Source material:
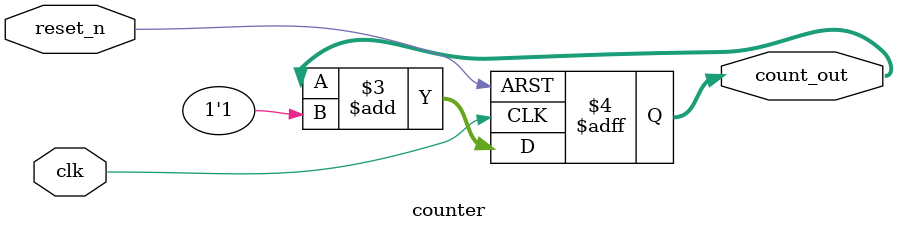
<source format=v>
module counter (
    input clk,          
    input reset_n,     
    output reg [3:0] count_out  
);


always @(posedge clk or negedge reset_n) begin
    if (!reset_n)
        count_out <= 4'b0000;  
    else
        count_out <= count_out + 1'b1;  
end

endmodule

</source>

What this task involves:
Only the final stretch of the entries above is needed: print exactly the lines from the line containing "if (!reset_n)" through the last one.

Exercise answer:
    if (!reset_n)
        count_out <= 4'b0000;  
    else
        count_out <= count_out + 1'b1;  
end

endmodule

</source>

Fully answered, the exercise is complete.